RENEGADE
MILLIONAIRE IDEA OF THE MONTH:
HEALTHY CURIOSITY
I find peoples’ absence of curiosity
shocking. As example, last month’s Gold+ call. Several
hundred Gold+ Members were on the call with our guest,
Platinum Member Chauncey Hutter Jr. This is a guy who took
a 2-room “pop ‘n son” tax prep practice and turned into a 23
office chain, selling services at 100% higher prices than
competitors, growing every year, employing up to 400
employees at a time, generating millions within a matter of
weeks each year, and able to make all that happen based on
our kind of marketing. Bill guided him through a chronology
of milestones in the development of his business. He
revealed a number of things he’s doing differently than most
business owners. And plenty of little “hints” at things were
dropped that should have aroused the curiosity of anybody
listening. Yet, when it came time for question/answer, there
were, I think, six. Reverse the situation, by the way, and
put Hutter and Glazer in the audience, they’d have both had
questions to ask. I know that for fact, from experience.
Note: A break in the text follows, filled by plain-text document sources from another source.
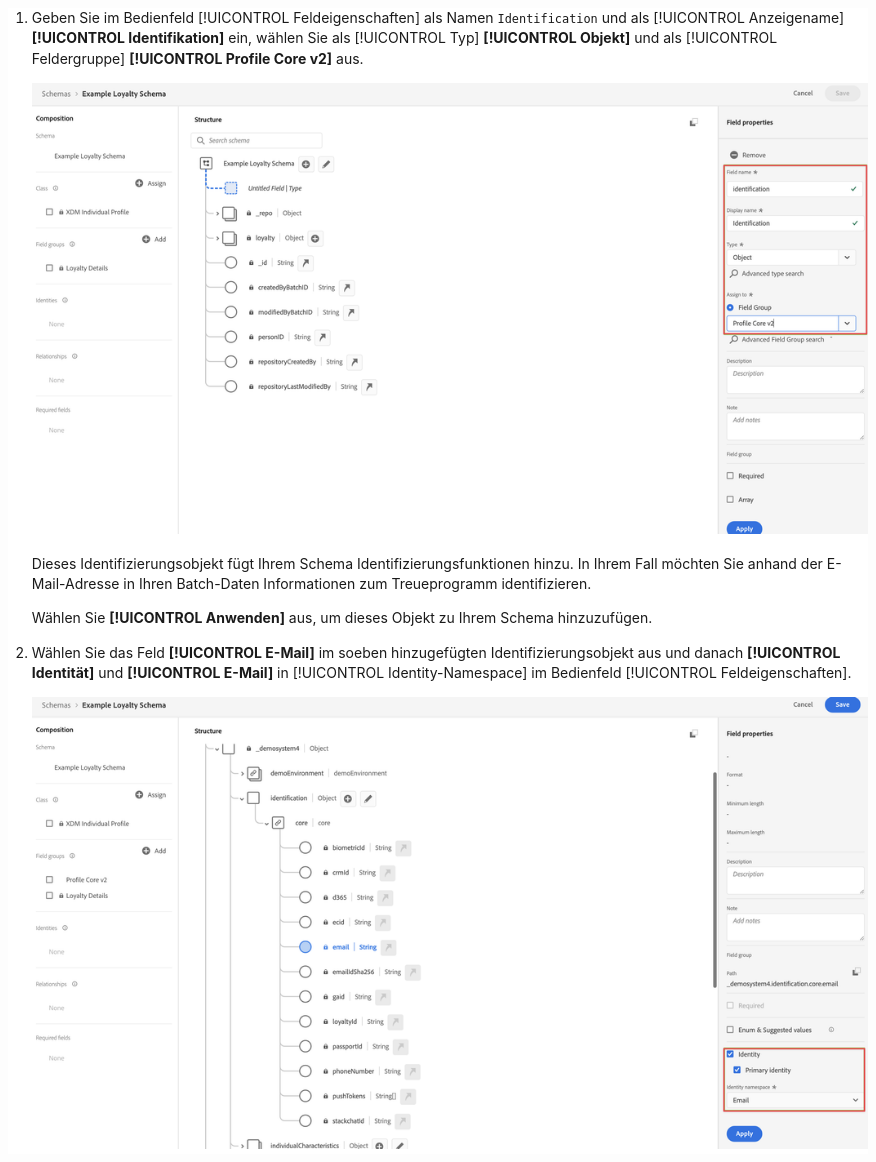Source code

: 1. Geben Sie im Bedienfeld [!UICONTROL Feldeigenschaften] als Namen `Identification` und als [!UICONTROL Anzeigename]&#x200B;**[!UICONTROL Identifikation]** ein, wählen Sie als [!UICONTROL Typ] **[!UICONTROL Objekt]** und als [!UICONTROL Feldergruppe] **[!UICONTROL Profile Core v2]** aus.

   ![Identifizierungsobjekt](./assets/identifcation-loyalty-field.png)

   Dieses Identifizierungsobjekt fügt Ihrem Schema Identifizierungsfunktionen hinzu. In Ihrem Fall möchten Sie anhand der E-Mail-Adresse in Ihren Batch-Daten Informationen zum Treueprogramm identifizieren.

   Wählen Sie **[!UICONTROL Anwenden]** aus, um dieses Objekt zu Ihrem Schema hinzuzufügen.

1. Wählen Sie das Feld **[!UICONTROL E-Mail]** im soeben hinzugefügten Identifizierungsobjekt aus und danach **[!UICONTROL Identität]** und **[!UICONTROL E-Mail]** in [!UICONTROL Identity-Namespace] im Bedienfeld [!UICONTROL Feldeigenschaften].

   ![Spezifizieren von E-Mail als Identität](./assets/specify-email-loyalty-id.png)
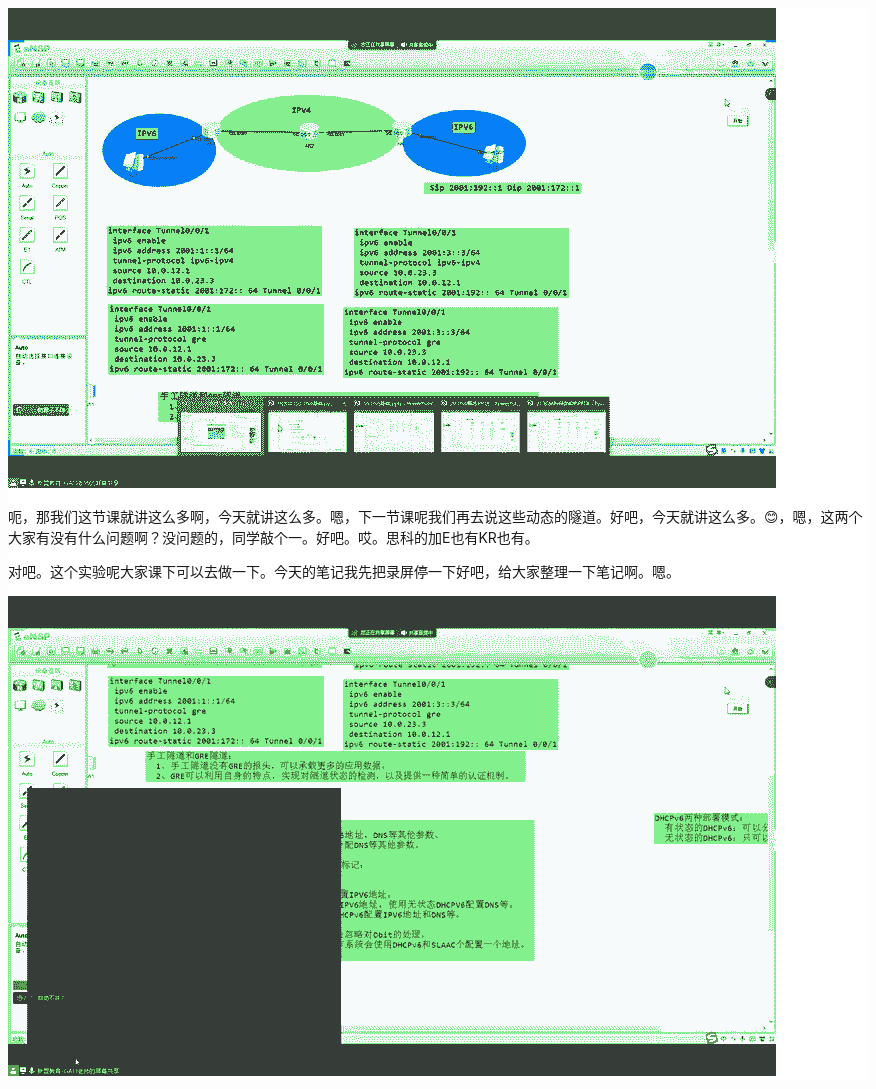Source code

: ![](img/2869f29f46c9e521c80e04cfd115507c_32.png)

呃，那我们这节课就讲这么多啊，今天就讲这么多。嗯，下一节课呢我们再去说这些动态的隧道。好吧，今天就讲这么多。😊，嗯，这两个大家有没有什么问题啊？没问题的，同学敲个一。好吧。哎。思科的加E也有KR也有。

对吧。这个实验呢大家课下可以去做一下。今天的笔记我先把录屏停一下好吧，给大家整理一下笔记啊。嗯。

![](img/2869f29f46c9e521c80e04cfd115507c_34.png)
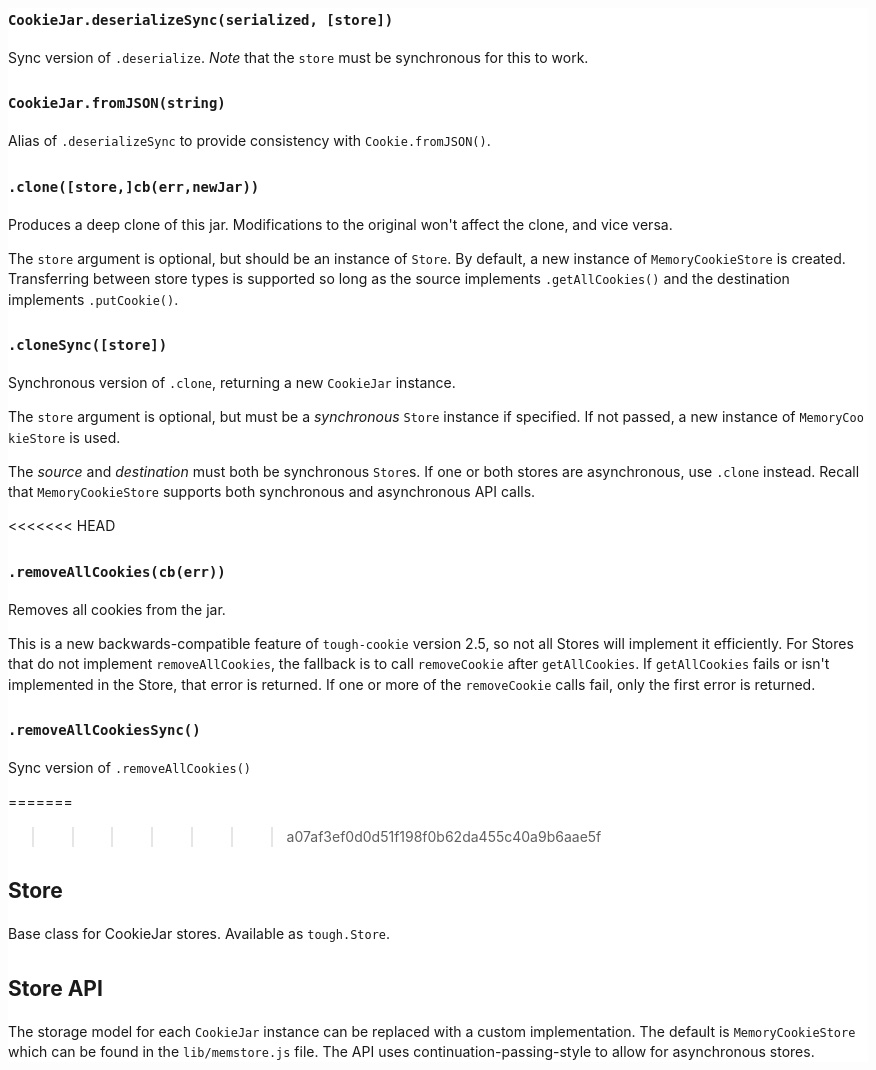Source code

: ### `CookieJar.deserializeSync(serialized, [store])`

Sync version of `.deserialize`.  _Note_ that the `store` must be synchronous for this to work.

### `CookieJar.fromJSON(string)`

Alias of `.deserializeSync` to provide consistency with `Cookie.fromJSON()`.

### `.clone([store,]cb(err,newJar))`

Produces a deep clone of this jar. Modifications to the original won't affect the clone, and vice versa.

The `store` argument is optional, but should be an instance of `Store`. By default, a new instance of `MemoryCookieStore` is created. Transferring between store types is supported so long as the source implements `.getAllCookies()` and the destination implements `.putCookie()`.

### `.cloneSync([store])`

Synchronous version of `.clone`, returning a new `CookieJar` instance.

The `store` argument is optional, but must be a _synchronous_ `Store` instance if specified. If not passed, a new instance of `MemoryCookieStore` is used.

The _source_ and _destination_ must both be synchronous `Store`s. If one or both stores are asynchronous, use `.clone` instead. Recall that `MemoryCookieStore` supports both synchronous and asynchronous API calls.

<<<<<<< HEAD
### `.removeAllCookies(cb(err))`

Removes all cookies from the jar.

This is a new backwards-compatible feature of `tough-cookie` version 2.5, so not all Stores will implement it efficiently. For Stores that do not implement `removeAllCookies`, the fallback is to call `removeCookie` after `getAllCookies`. If `getAllCookies` fails or isn't implemented in the Store, that error is returned. If one or more of the `removeCookie` calls fail, only the first error is returned.

### `.removeAllCookiesSync()`

Sync version of `.removeAllCookies()`

=======
>>>>>>> a07af3ef0d0d51f198f0b62da455c40a9b6aae5f
## Store

Base class for CookieJar stores. Available as `tough.Store`.

## Store API

The storage model for each `CookieJar` instance can be replaced with a custom implementation.  The default is `MemoryCookieStore` which can be found in the `lib/memstore.js` file.  The API uses continuation-passing-style to allow for asynchronous stores.
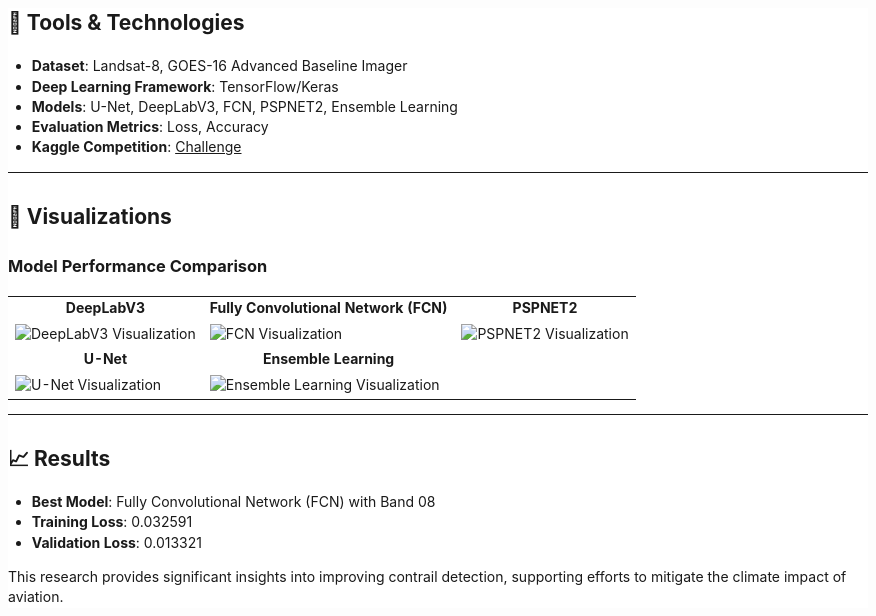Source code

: 
## 🚀 Tools & Technologies  
- **Dataset**: Landsat-8, GOES-16 Advanced Baseline Imager  
- **Deep Learning Framework**: TensorFlow/Keras  
- **Models**: U-Net, DeepLabV3, FCN, PSPNET2, Ensemble Learning  
- **Evaluation Metrics**: Loss, Accuracy  
- **Kaggle Competition**: [Challenge](https://www.kaggle.com/competitions/google-research-identify-contrails-reduce-global-warming)  

---

## 📸 Visualizations  

### Model Performance Comparison  
<p align="center">
  <table>
    <tr>
      <td align="center"><strong>DeepLabV3</strong></td>
      <td align="center"><strong>Fully Convolutional Network (FCN)</strong></td>
      <td align="center"><strong>PSPNET2</strong></td>
    </tr>
    <tr>
      <td>
        <img src="https://github.com/user-attachments/assets/418ca519-dc73-415a-94fe-656db549b66e" alt="DeepLabV3 Visualization" width="100%">
      </td>
      <td>
        <img src="https://github.com/user-attachments/assets/8bf87f72-77b0-4e4a-bc40-f32c6c0c98bc" alt="FCN Visualization" width="100%">
      </td>
      <td>
        <img src="https://github.com/user-attachments/assets/537737bd-1a93-416d-9d60-7664fe28bfc8" alt="PSPNET2 Visualization" width="100%">
      </td>
    </tr>
    <tr>
      <td align="center"><strong>U-Net</strong></td>
      <td align="center"><strong>Ensemble Learning</strong></td>
    </tr>
    <tr>
      <td>
        <img src="https://github.com/user-attachments/assets/0fdd16a0-1029-4fbd-a51d-8b7190084d23" alt="U-Net Visualization" width="100%">
      </td>
      <td>
        <img src="https://github.com/user-attachments/assets/fdfc62c7-855c-4a68-b399-af40325077dc" alt="Ensemble Learning Visualization" width="100%">
      </td>
    </tr>
  </table>
</p>

---

## 📈 Results  
- **Best Model**: Fully Convolutional Network (FCN) with Band 08  
- **Training Loss**: 0.032591  
- **Validation Loss**: 0.013321  

This research provides significant insights into improving contrail detection, supporting efforts to mitigate the climate impact of aviation.  
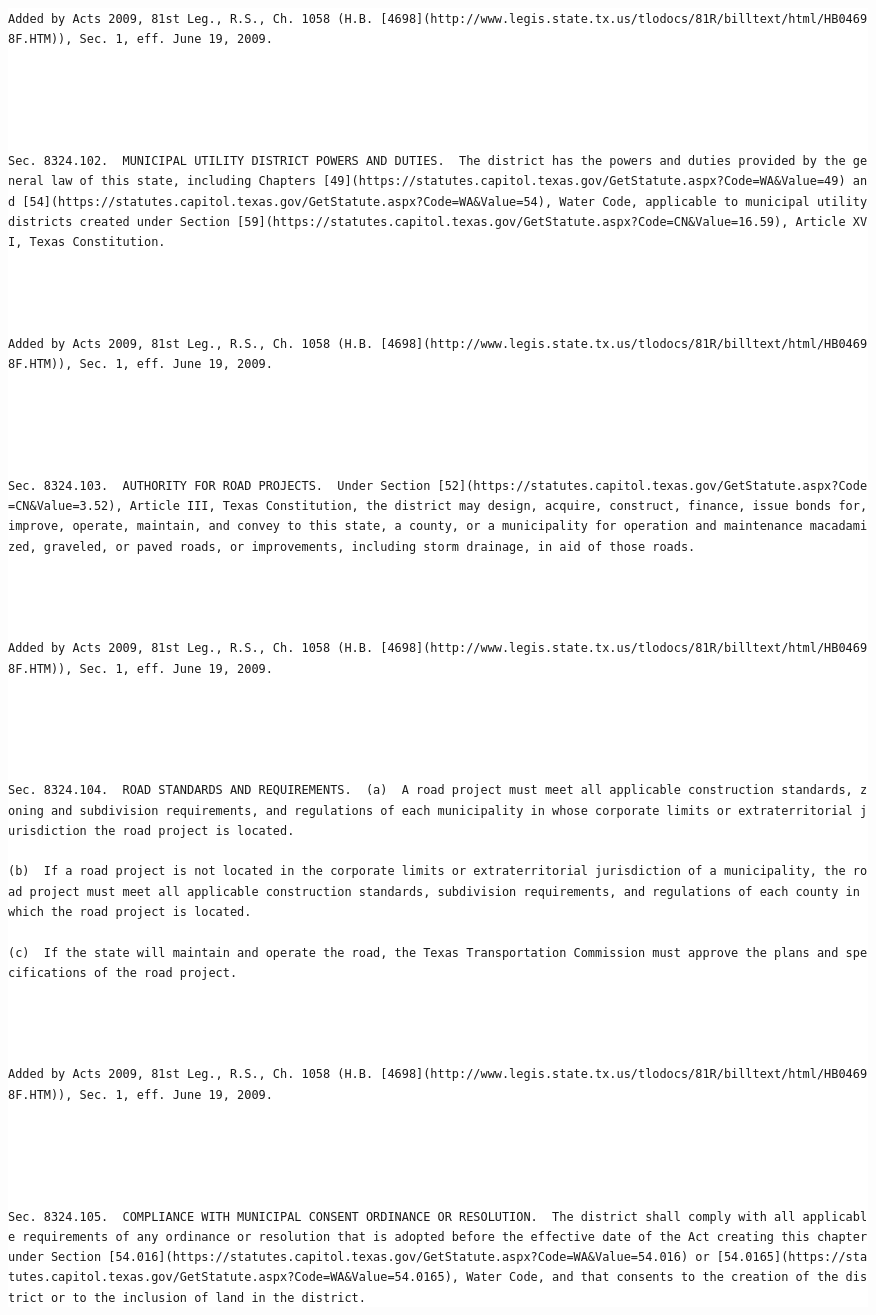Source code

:     
    
    
    Added by Acts 2009, 81st Leg., R.S., Ch. 1058 (H.B. [4698](http://www.legis.state.tx.us/tlodocs/81R/billtext/html/HB04698F.HTM)), Sec. 1, eff. June 19, 2009.
    
    
    
    
    
    Sec. 8324.102.  MUNICIPAL UTILITY DISTRICT POWERS AND DUTIES.  The district has the powers and duties provided by the general law of this state, including Chapters [49](https://statutes.capitol.texas.gov/GetStatute.aspx?Code=WA&Value=49) and [54](https://statutes.capitol.texas.gov/GetStatute.aspx?Code=WA&Value=54), Water Code, applicable to municipal utility districts created under Section [59](https://statutes.capitol.texas.gov/GetStatute.aspx?Code=CN&Value=16.59), Article XVI, Texas Constitution.
    
    
    
    
    Added by Acts 2009, 81st Leg., R.S., Ch. 1058 (H.B. [4698](http://www.legis.state.tx.us/tlodocs/81R/billtext/html/HB04698F.HTM)), Sec. 1, eff. June 19, 2009.
    
    
    
    
    
    Sec. 8324.103.  AUTHORITY FOR ROAD PROJECTS.  Under Section [52](https://statutes.capitol.texas.gov/GetStatute.aspx?Code=CN&Value=3.52), Article III, Texas Constitution, the district may design, acquire, construct, finance, issue bonds for, improve, operate, maintain, and convey to this state, a county, or a municipality for operation and maintenance macadamized, graveled, or paved roads, or improvements, including storm drainage, in aid of those roads.
    
    
    
    
    Added by Acts 2009, 81st Leg., R.S., Ch. 1058 (H.B. [4698](http://www.legis.state.tx.us/tlodocs/81R/billtext/html/HB04698F.HTM)), Sec. 1, eff. June 19, 2009.
    
    
    
    
    
    Sec. 8324.104.  ROAD STANDARDS AND REQUIREMENTS.  (a)  A road project must meet all applicable construction standards, zoning and subdivision requirements, and regulations of each municipality in whose corporate limits or extraterritorial jurisdiction the road project is located.
    
    (b)  If a road project is not located in the corporate limits or extraterritorial jurisdiction of a municipality, the road project must meet all applicable construction standards, subdivision requirements, and regulations of each county in which the road project is located.
    
    (c)  If the state will maintain and operate the road, the Texas Transportation Commission must approve the plans and specifications of the road project.
    
    
    
    
    Added by Acts 2009, 81st Leg., R.S., Ch. 1058 (H.B. [4698](http://www.legis.state.tx.us/tlodocs/81R/billtext/html/HB04698F.HTM)), Sec. 1, eff. June 19, 2009.
    
    
    
    
    
    Sec. 8324.105.  COMPLIANCE WITH MUNICIPAL CONSENT ORDINANCE OR RESOLUTION.  The district shall comply with all applicable requirements of any ordinance or resolution that is adopted before the effective date of the Act creating this chapter under Section [54.016](https://statutes.capitol.texas.gov/GetStatute.aspx?Code=WA&Value=54.016) or [54.0165](https://statutes.capitol.texas.gov/GetStatute.aspx?Code=WA&Value=54.0165), Water Code, and that consents to the creation of the district or to the inclusion of land in the district.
Here are just a few of the questions I’d have asked Mr.
Hutter:
How do you pick the towns you open
offices in?
How do you compete – what specifically
do you do to compete – with the big, advertised national
brand chains like H.R. Block and Jackson Hewitt?
You mentioned yours was blue collar
clientele and you use direct-mail, so how do you choose who
to mail to, what lists do you use?
You said you mystery shop your
competitors – what do you look for? What have you learned?
You run a school to get your employees
– how does that work?
You were at a 45% retention when you
dug in to fix it – what percentage do you retain year to
year now? What will be your next experiment to further
improve it?
What’s the biggest mistake you’ve made?
Knowing what you know now, if you had
one office and decided to open 20, what would you do
differently?
How do you use YOUR time? How do you
manage your time?
Well, I could go on.
I am sometimes amused by peoples’
absence of curiosity, and I deliberately drop “bait” in
conversation, just to see if they’ll respond. The day
after consulting with Gold/VIP Member Dr. Barry Lycka, I
mentioned to another doctor that Barry had over 500 people
at his annual seminar, and signed 180 up for cosmetic
procedures on the spot. I waited for the “holy cow, how’d
he do that?” question. It didn’t come. In conversations
with numerous businesspeople about Trump’s ‘Apprentice
Show’, I’ve mentioned the fact that they had 216,000
applicants for the first show. Not one person has asked me
if I knew how they created those 216,000. A few weeks ago,
a client who came to me for consulting who, in part, has
said he’d like to reduce the amount of travel and time he
invests in going to his clients, sort of grumbled that he
admired me, for being able to get people to pay and come to
Cleveland, then drive an hour out into the middle of
nowhere, to meet with me at my convenience. But he never
specifically asked me how I do that. Since he didn’t ask, I
didn’t enlighten him. You know, I invited people to submit
questions to me for my Renegade Millionaire System – only 30
or 40 out of nearly 5,000 invited bothered to do so. If that
situation was reversed, I’d ask me something.
For the record, I, and the Renegade
Millionaires that I work most closely with, are insatiably,
aggressively curious. We want to know: how did they do
that? How did they know to do that? Why did they do
that? How does that business work? What are its economics?
And on and on and on. And we rarely let an opportunity to
quiz anybody worthy of being quizzed slip by The first time
Joe Polish got me in private, on an airplane flight from
L.A. to Phoenix after I let him tag along to a Peter Lowe
event, he asked me so many questions I had to ask him to
stop. Every time I’ve ever been with Fran Tarkenton, he’s
quizzed me about businesses – speaking, seminars,
infomercials.
One of my earliest mentors told me he
couldn’t stand idle socializing or pointless conversation.
He said if he opened his mouth, it was for one of only two
purposes: to sell something or ask a probing question.
Otherwise, he’d save his breath. He also said that you
should be able to observe something, overhear something or
ask about something anywhere, even at a funeral, that would
be profitable.
Jim Rohn has always told people:
take a millionaire to dinner. Jim says most people
respond: “Pick up the check for a millionaire? Are you nuts?
I should buy him his steak? Let him pick up my check. He’s
the millionaire.” See, most people don’t get it. At all.